Si bien, la austeridad republicana no desmonta terminantemente la organización neoliberal de la democracia, la 4T considera que el motivo de la desigualdad es la corrupción y el dispendio; no obstante, el verdadero problema es la explotación de una clase sobre otra que otorga riqueza y forma oligarquías. Y la cosa está tan mal que la austeridad republicana se convierte en algo que descoloca los privilegios de los que han vivido los partidos-empresas mexicanos durante décadas. Fijar límites, reducirles el presupuesto y aumentar la fiscalización puede abonar positivamente en el sentido de que las oligarquías partidistas comprendan que deben vincularse directamente a los intereses de sus representados.

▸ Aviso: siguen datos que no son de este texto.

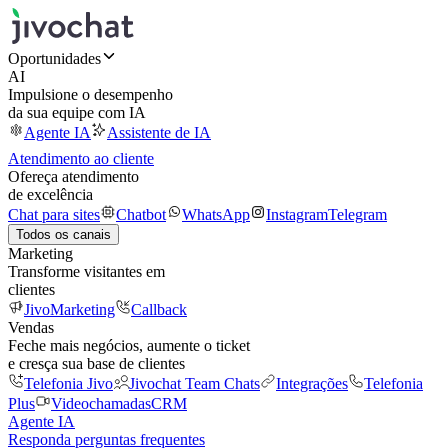
Oportunidades
AI
Impulsione o desempenho
da sua equipe com IA
Agente IA
Assistente de IA
Atendimento ao cliente
Ofereça atendimento
de excelência
Chat para sites
Chatbot
WhatsApp
Instagram
Telegram
Todos os canais
Marketing
Transforme visitantes em
clientes
JivoMarketing
Callback
Vendas
Feche mais negócios, aumente o ticket
e cresça sua base de clientes
Telefonia Jivo
Jivochat Team Chats
Integrações
Telefonia
Plus
Videochamadas
CRM
Agente IA
Responda perguntas frequentes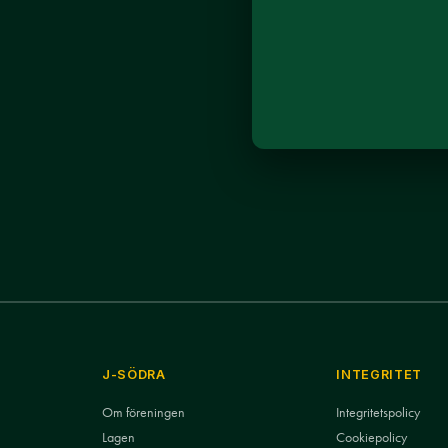
J-SÖDRA
INTEGRITET
Om föreningen
Integritetspolicy
Lagen
Cookiepolicy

El PVEM y el PT no habían hecho más que recibir privilegios y ganancias de la 4T sin reformarse. Ahora, si quieren mantener de verdad su alianza con la presidenta, tienen que ceder un poco y asumir que no todo puede ser ganar-ganar. La sociedad mexicana está observando quién sí está dispuesto a aportar a la transformación y quién no. Si el PVEM y el PT continúan por la misma ruta, se comprenderá claramente su toma de postura. Ello, desde luego, no está exento de posibles traiciones, sobre todo del PVEM que tiene en su ADN el oportunismo impregnado; por eso, su berrinche es una advertencia para la presidenta y sus subalternos: la ruta sigue estando por la izquierda, no por la derecha. Ahí, ni la presidenta ni la 4T encontrarán aliados leales.

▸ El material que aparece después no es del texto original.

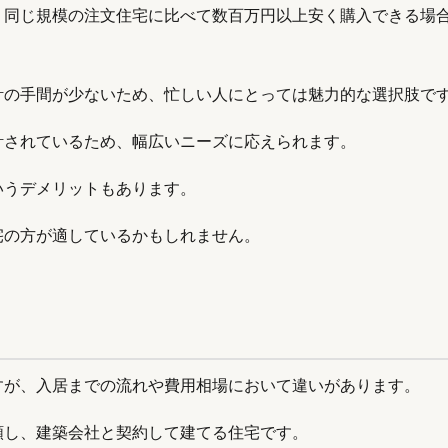
、同じ規模の注文住宅に比べて数百万円以上安く購入できる場
計の手間が少ないため、忙しい人にとっては魅力的な選択肢で
計されているため、幅広いニーズに応えられます。
いうデメリットもあります。
宅の方が適しているかもしれません。
すが、入居までの流れや費用相場において違いがあります。
頼し、建築会社と契約して建てる住宅です。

Se ha repetido hasta el cansancio que había que admitir a todos, incluidos a los agentes de la derecha porque, una vez que ingresaran a la 4T, se volverían buenos y podrían redimirse. Lo que se observa con casos como los de los escándalos recientes del PVEM, Julio Scherer, Sergio Mayer, Mario Delgado, Adán Augusto, Ricardo Monreal etc., es que la cantaleta de que la derecha puede ser una gran aliada es falsa. La derecha se formó ideológicamente con cierta cultura política, aprendieron a actuar con traiciones, ventajismos, clientelismos y servilismos al gran capital, entre otros vicios. Traerlos no solo es incorporar personas, sino sus culturas, prácticas y métodos de actuar. En la 4T deben entender que las derechas solo se alían mientras tengan ganancias, después, simplemente se pueden voltear y buscar otro postor mejor, o chantajear permanentemente hasta que obtengan más dinero y poder. ¿Qué tanta fuerza están dispuestos a seguirles cediendo a esos agentes? ¿Cuánto tiempo seguirán defendiéndolos a capa y espada?

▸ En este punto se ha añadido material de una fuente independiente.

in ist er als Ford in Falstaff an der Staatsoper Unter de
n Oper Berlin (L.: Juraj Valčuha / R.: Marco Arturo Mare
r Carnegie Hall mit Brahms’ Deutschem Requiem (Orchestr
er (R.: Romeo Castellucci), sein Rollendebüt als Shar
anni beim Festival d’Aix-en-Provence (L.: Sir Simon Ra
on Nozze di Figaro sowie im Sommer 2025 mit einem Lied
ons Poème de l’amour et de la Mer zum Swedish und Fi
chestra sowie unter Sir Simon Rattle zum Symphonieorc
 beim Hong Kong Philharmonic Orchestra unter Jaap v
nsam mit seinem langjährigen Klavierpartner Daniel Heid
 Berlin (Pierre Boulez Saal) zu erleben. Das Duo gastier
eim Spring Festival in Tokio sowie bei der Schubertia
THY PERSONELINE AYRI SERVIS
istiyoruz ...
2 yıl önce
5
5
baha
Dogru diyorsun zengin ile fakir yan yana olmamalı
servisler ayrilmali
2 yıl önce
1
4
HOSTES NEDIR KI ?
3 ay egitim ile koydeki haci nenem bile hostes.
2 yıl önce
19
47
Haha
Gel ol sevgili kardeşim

Por lo mientras, continuar con la reforma electoral es un buen paso, da cuenta de que es mucho más valioso y profundo mantener los principios que el pragmatismo de ganar a toda costa en una lógica mercantilista de la política.
Pablo Carlos Rojas Gómez*
*Doctor en ciencias políticas y estudios latinoamericanos. Investigador del Programa Universitario de Estudios sobre Democracia, Justicia y Sociedad (PUEDJS-UNAM).